Confused, I looked around and, after a moment, realized he had addressed me.

Ali touched my hand. I jumped.

“You look shocked,” he said.

“They always acted as if I was invisible.”

“They’re accepting you. They know we’re married.”

As soon as we arrived at Ali’s parents’ house, Akram and Ali’s mother embraced me. “You’re still skin and bone,” Ali’s mother complained, shaking her head. I followed her to the kitchen to help with dinner preparation. Akram began basting the lamb roast that was in the oven. Ali’s mother poured some tea for the men and, on her way to the living room, asked me if I could make salad. There was some washed lettuce and a few tomatoes and cucumbers in a colander by the sink. I grabbed a knife, and as I was chopping, I remembered that I had had a dream about Akram the night before.
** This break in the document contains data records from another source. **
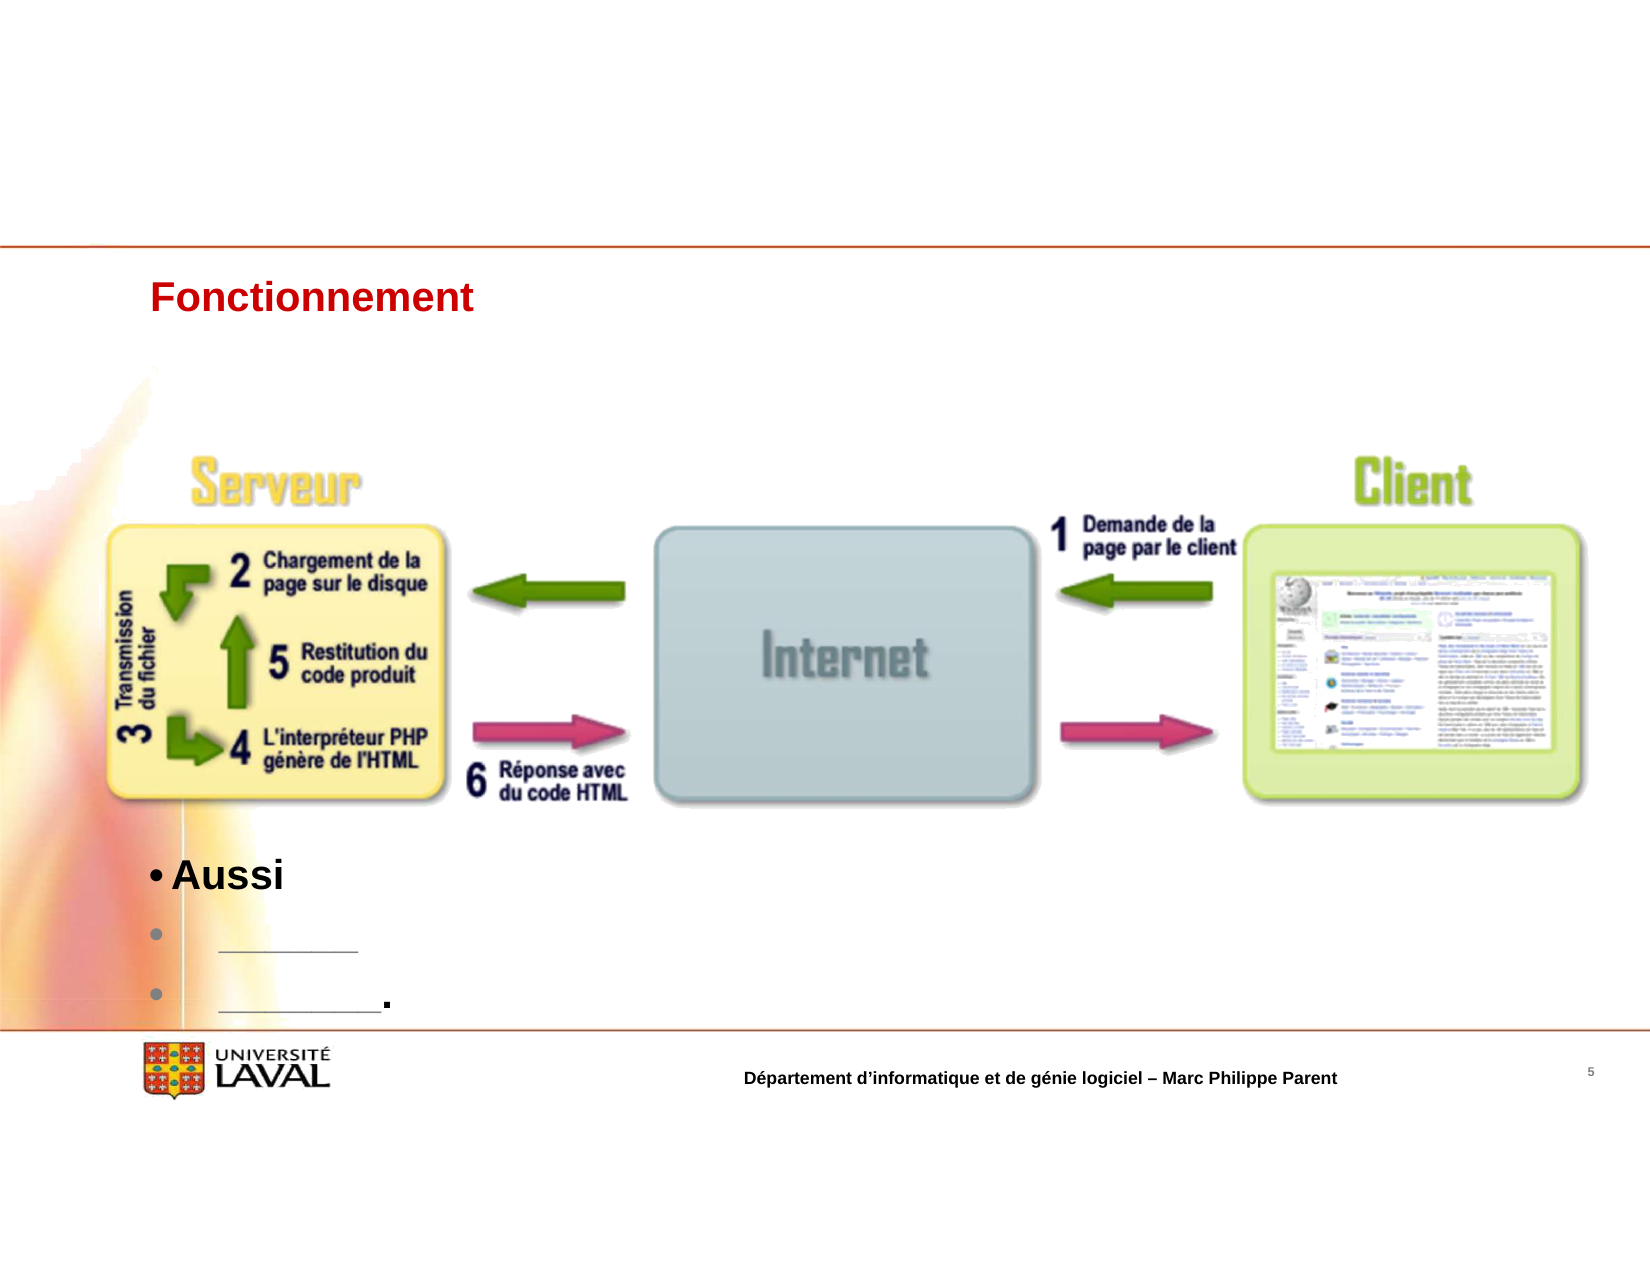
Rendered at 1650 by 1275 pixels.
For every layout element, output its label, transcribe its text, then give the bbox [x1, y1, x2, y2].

list ______ [149, 910, 1598, 958]
text Fonctionnement [150, 272, 1598, 320]
list _______. [149, 969, 1598, 1017]
picture [0, 173, 1650, 1102]
text Département d’informatique et de génie logiciel – Marc Philippe Parent 5 [744, 1064, 1598, 1089]
list Aussi [149, 851, 1598, 898]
“I had a dream about you last night,” I said.

“What dream?”

I paused, trying to decide whether to tell her or not.

“Come on, tell me! Did something bad happen?”

“No, no. Not at all.”

“Then what was it? I believe in dreams. Do you remember it?”

I told her that it was a strange dream: she was in my church, lighting a candle, and she told me that I had told her to say the Hail Mary nine times a day for nine days to have a baby.